NFU warns farmers that there is no escape from cost sharing

Farmers will be expected to make a greater financial contribution towards meeting the cost of things like animal disease management, BSE controls and livestock tracing, as government looks to save money.

Addressing the NFU council this week, head of food and farming Kevin Pearce explained that DEFRA already needed to find £200m to meet the exceptional costs of avian flu and the Rural Payments Agency debacle.

And as part of the comprehensive spending review for 2008-2011, it was looking to trim its spending by at least £90m.

It would therefore be looking increasingly for “cost sharing” with farmers, especially in the area of animal health and welfare, which is the biggest single item on the DEFRA budget.

There was also pressure coming from Brussels for more cost sharing. Many member states already took this approach and the EU Commission wants to harmonise these contributions to ensure all farmers pay the same.

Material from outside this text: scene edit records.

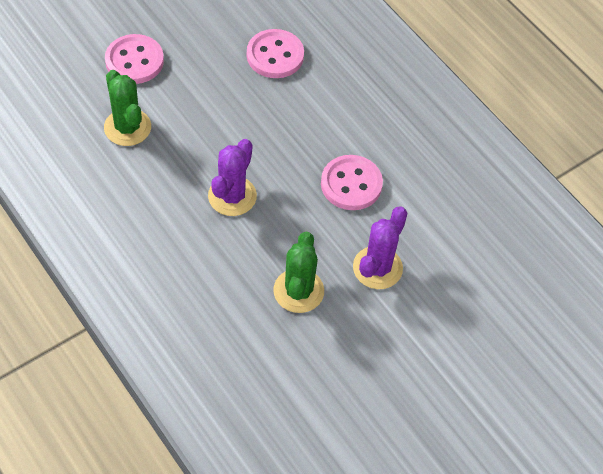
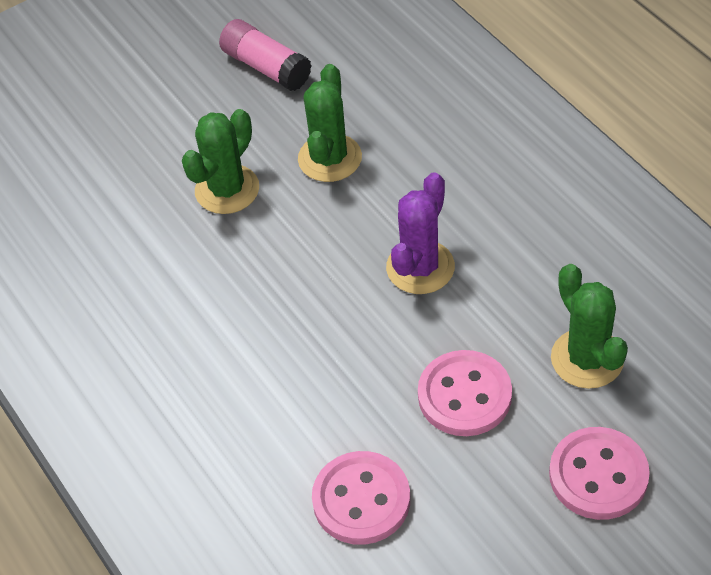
camera: 170 degrees left, 5 degrees down
pink button [321,155,383,210] -> pink button moved to [418,350,512,436]
purple cactus [353,206,407,289] -> green cactus [182,109,259,214]
none -> pink glue stick [219,19,312,91]

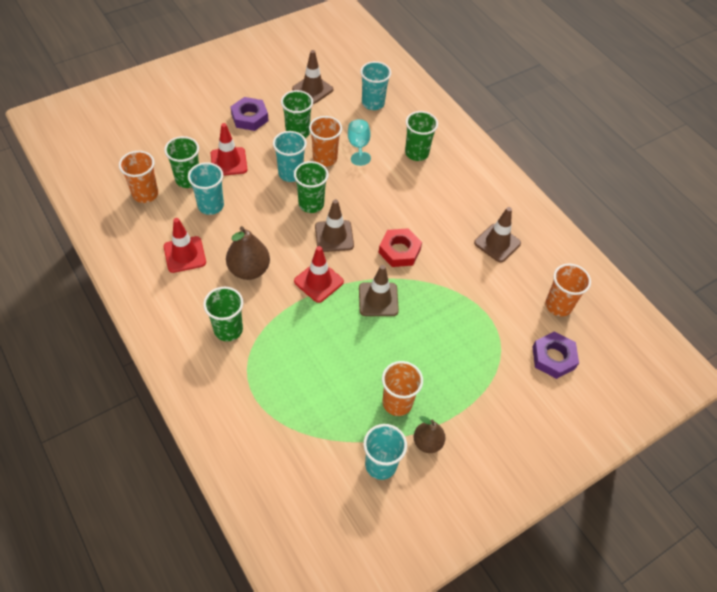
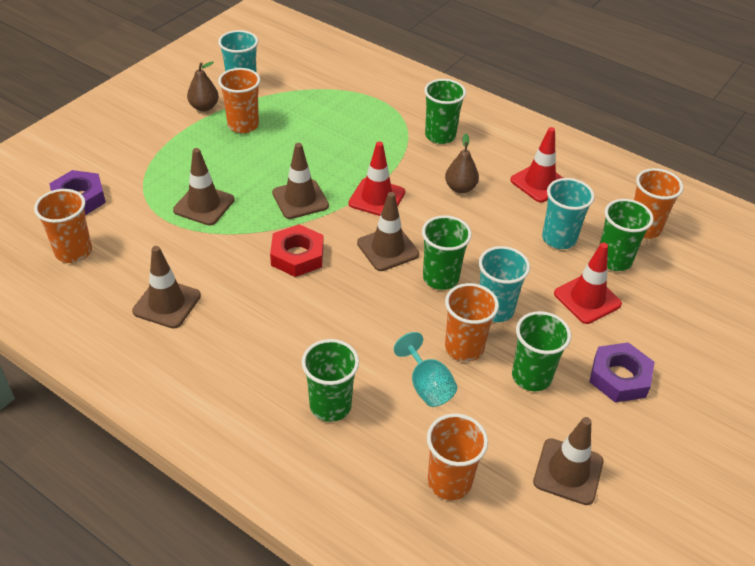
camera: 160 degrees right, 10 degrees down
brown pear [226,226,270,280] -> brown pear [445,133,479,193], size x0.64
turquoise cup [360,61,391,110] -> orange cup [427,414,488,500]
none -> brown traffic cone [173,148,234,226]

“The train has already left the station [on cost sharing],” Mr Pearce told the council. “It’s going to happen.” It was therefore essential that the farming industry turned it to its advantage by forging stronger relationships with DEFRA.

The “stakeholder” approach of the past – under which DEFRA consulted with industry then did what it wanted – should be replaced by genuine partnership, with shared responsibility.

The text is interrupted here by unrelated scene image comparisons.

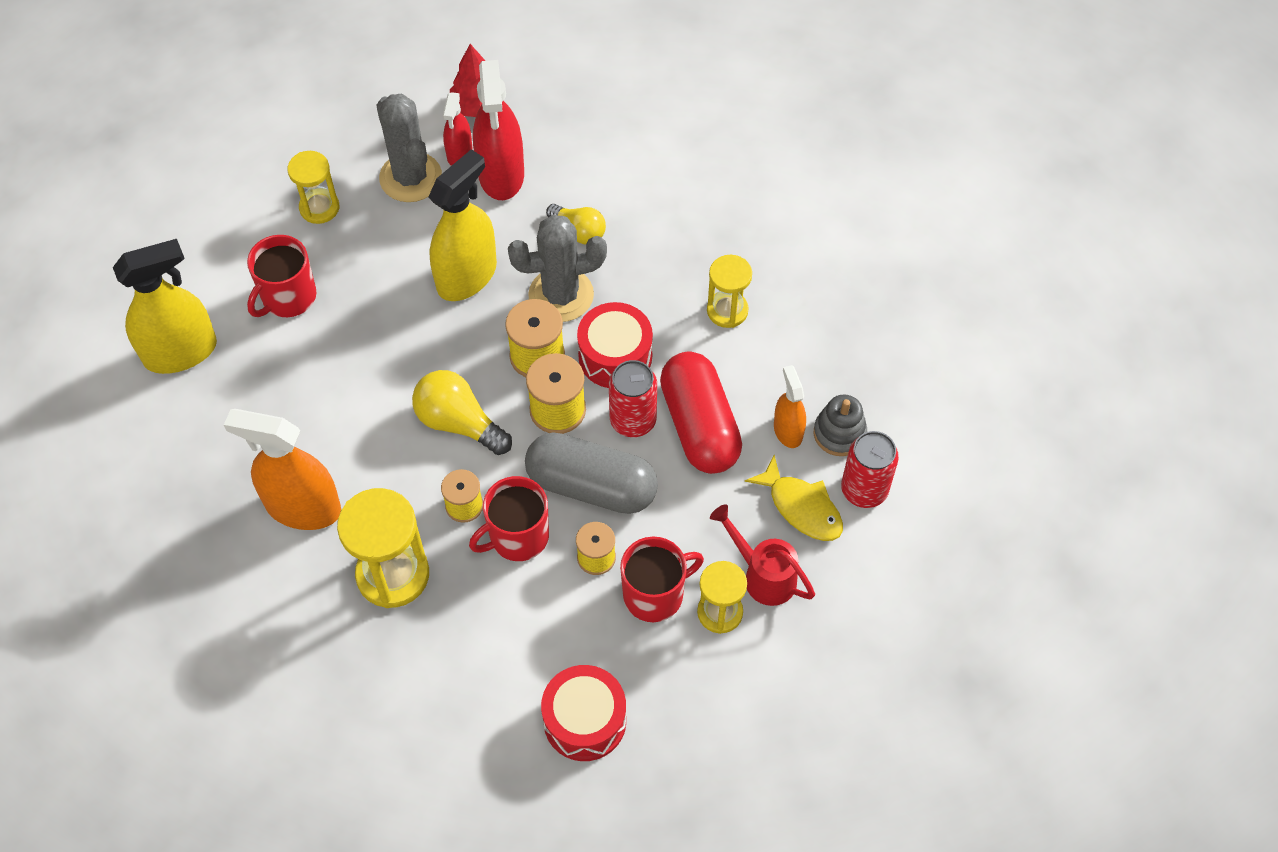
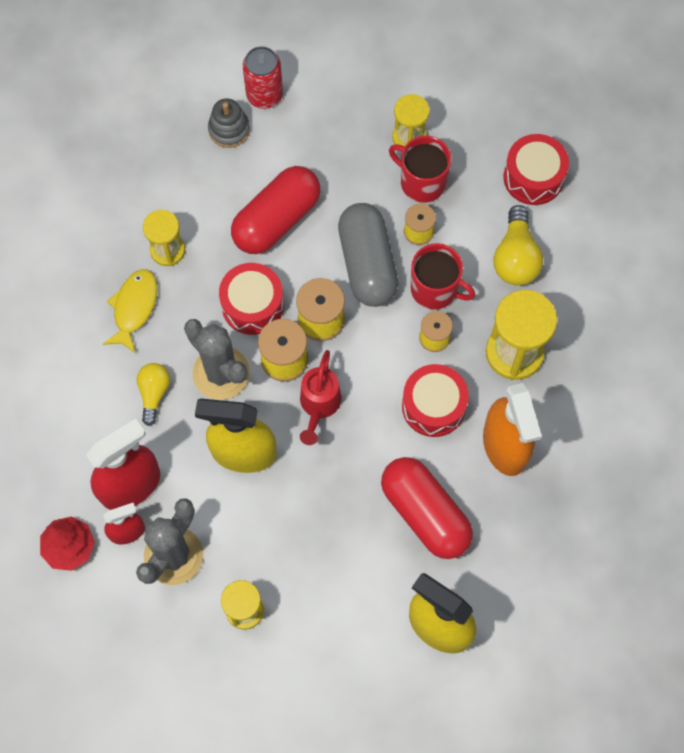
camera: 120 degrees left, 10 degrees up
red mug [247,235,316,317] -> none
yellow light bulb [412,370,512,455] -> yellow light bulb moved to [494,205,543,286]
red can [609,360,657,437] -> none
red watering can [710,504,815,606] -> red watering can moved to [300,350,341,445]
yellow fish [745,455,843,541] -> yellow fish moved to [103,269,157,353]
orange spray bottle [774,365,806,448] -> none
none -> red capsule [381,457,473,559]
none -> red drum [402,364,469,437]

“If we have to pay, we have to have a say,” Mr Pearce insisted.

Areas for attention would include the Integrated Pollution Prevention and Control regulations, the national scrapie plan and the Agricultural Wages Board.

NFU president Peter Kendall said the costs that the industry would have to meet would be far outweighed by the reductions in the regulatory burden that would ensue.

But other delegates were more sceptical. Dorset county chairwoman Helen Box said it was impossible to trust DEFRA, especially since it had not even responded to the industry’s seven point plan for tackling TB submitted two months ago.

And Hertfordshire council representative Richard Percy complained that there just was not the money available from agricultural markets to recoup any of the costs soon to be placed on the industry.
 

DISEASE LEVY TALKS SUSPENDED

The NFU council supported a resolution from the south west region urging that “no further discussions should be undertaken with the government regarding any form of disease levy” until it deals with the TB/badger issue.

A number of delegates were concerned that, if the NFU refused to negotiate on a disease levy, DEFRA would just do what it wanted to do anyway.

But NFU president Peter Kendall insisted the resolution did not prevent the union from engaging in the comprehensive spending review and developing a framework for cost sharing, with a proper level of shared responsibility.